Der Standort liegt in einem landschaftlich sensiblen Gebiet, tangiert den kantonalen Auenschutzpark sowie ein Auengebiet von nationaler Bedeutung und beansprucht über 4 Hektaren Fruchtfolgeflächen erster Güte. Ob diese vollständig kompensiert werden können, ist unklar. Auch der Trinkwasserschutz sei nicht gewährleistet: Die Anlage wäre im Gewässerschutzbereich Au über einem bedeutenden Grundwasservorkommen geplant. Hinweise auf mögliche Ausnahmebewilligungen zeigten, dass der Standort heikel ist.
«Zudem fehlen vertiefte Abklärungen zu den Auswirkungen auf die Gewässerökologie», merkt Martin Brügger, Grossrat der SP, an. «Ein Zusammenschluss der ARA würde den Bächen Suhre, Uerke und Wyna deutlich weniger Wasser zuführen. Dies könnte Folgen in Trockenperioden nach sich ziehen.» Weiter führt er aus: «Es wäre zudem sinnvoll gewesen, vor der Anhörung zuerst die ganzheitliche (längst erwartete) Wasserstrategie des Kantons abzuwarten, um abschätzen zu können, inwieweit dieses Projekt in die Strategie passt.»
Für das Quartier Rohr/Siebenmatte, das bereits heute stark belastet sei, drohten zusätzliche Immissionen. Ohne klare Nachweise zu Geruch, Lärm und Verkehr dürfe aus Sicht der SP kein Standort im Richtplan festgesetzt werden.
Die SP kritisiert zudem die mangelnde Ergebnisoffenheit der Standortsuche. Alternativen – inklusive des bestehenden Standorts – seien nicht transparent geprüft worden.

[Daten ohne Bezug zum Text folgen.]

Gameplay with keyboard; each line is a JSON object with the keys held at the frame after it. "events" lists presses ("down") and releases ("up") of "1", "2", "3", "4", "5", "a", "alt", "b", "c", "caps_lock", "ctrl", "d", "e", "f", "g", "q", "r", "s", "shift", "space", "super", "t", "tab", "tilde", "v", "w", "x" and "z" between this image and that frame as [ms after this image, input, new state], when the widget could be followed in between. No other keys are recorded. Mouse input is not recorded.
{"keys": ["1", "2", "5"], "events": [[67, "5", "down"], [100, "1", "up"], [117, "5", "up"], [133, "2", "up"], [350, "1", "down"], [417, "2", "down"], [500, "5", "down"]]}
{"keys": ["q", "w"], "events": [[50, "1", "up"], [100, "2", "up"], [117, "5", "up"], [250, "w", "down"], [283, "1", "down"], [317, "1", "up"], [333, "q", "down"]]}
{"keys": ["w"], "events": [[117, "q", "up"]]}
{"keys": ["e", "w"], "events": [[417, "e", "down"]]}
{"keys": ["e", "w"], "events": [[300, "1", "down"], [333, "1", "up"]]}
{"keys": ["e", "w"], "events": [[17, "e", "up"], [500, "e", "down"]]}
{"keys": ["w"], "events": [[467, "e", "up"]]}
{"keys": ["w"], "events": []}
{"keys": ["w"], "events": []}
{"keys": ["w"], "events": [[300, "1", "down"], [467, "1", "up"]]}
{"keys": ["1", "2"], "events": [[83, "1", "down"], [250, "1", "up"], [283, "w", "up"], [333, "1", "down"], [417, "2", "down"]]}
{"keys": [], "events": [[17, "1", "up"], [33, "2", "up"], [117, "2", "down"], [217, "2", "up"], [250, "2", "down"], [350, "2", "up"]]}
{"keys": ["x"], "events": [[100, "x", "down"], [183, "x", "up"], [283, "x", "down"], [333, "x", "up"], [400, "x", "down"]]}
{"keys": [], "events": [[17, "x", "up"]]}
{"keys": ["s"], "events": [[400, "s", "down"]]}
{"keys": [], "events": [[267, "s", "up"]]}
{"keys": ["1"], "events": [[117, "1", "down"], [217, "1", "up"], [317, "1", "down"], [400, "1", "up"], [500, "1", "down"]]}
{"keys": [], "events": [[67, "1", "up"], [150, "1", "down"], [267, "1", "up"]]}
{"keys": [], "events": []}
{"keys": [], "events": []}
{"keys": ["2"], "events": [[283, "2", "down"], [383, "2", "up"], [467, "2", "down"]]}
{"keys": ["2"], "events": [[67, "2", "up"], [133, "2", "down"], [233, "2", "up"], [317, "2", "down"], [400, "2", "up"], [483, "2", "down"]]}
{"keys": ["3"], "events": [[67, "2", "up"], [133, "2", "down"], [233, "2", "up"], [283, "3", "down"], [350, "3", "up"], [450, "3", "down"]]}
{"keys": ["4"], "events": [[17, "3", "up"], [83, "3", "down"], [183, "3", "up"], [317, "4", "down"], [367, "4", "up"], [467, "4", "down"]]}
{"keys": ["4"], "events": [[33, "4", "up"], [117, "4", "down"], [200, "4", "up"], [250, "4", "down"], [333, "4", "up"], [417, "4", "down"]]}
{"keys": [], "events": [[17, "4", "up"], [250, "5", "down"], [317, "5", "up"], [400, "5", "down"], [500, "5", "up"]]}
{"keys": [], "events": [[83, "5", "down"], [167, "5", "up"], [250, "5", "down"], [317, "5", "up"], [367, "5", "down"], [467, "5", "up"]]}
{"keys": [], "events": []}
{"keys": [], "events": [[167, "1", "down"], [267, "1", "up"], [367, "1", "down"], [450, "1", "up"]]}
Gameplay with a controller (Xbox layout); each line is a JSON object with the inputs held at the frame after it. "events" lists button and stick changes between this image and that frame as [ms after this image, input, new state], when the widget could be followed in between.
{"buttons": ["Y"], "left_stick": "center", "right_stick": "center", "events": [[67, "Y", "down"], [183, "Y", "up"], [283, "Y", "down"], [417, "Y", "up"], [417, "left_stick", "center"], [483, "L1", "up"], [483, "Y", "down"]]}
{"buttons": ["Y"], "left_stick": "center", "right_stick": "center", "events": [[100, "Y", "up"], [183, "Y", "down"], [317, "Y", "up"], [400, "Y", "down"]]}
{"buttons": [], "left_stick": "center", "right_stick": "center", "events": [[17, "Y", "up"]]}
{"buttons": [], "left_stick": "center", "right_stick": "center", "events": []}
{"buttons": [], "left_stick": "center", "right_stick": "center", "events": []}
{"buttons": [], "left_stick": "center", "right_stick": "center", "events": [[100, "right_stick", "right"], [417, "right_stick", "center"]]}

Die SP Aargau fordert den Regierungsrat auf, die Vorlage zurückzuziehen und die Standortfrage umfassend neu zu beurteilen. Dazu gehören aktualisierte Grundlagen, eine neutrale Standortprüfung, vollständige Umwelt- und Gewässeranalysen sowie ein frühzeitiger Einbezug der Bevölkerung und von Fachorganisationen. «Eine Gross-ARA prägt den Raum für Jahrzehnte. Deshalb braucht es eine Lösung, die ökologisch verantwortbar ist und demokratisch breit getragen wird.» - Lucia Engeli, Grossrätin und Co-Präsidentin SP Aargau.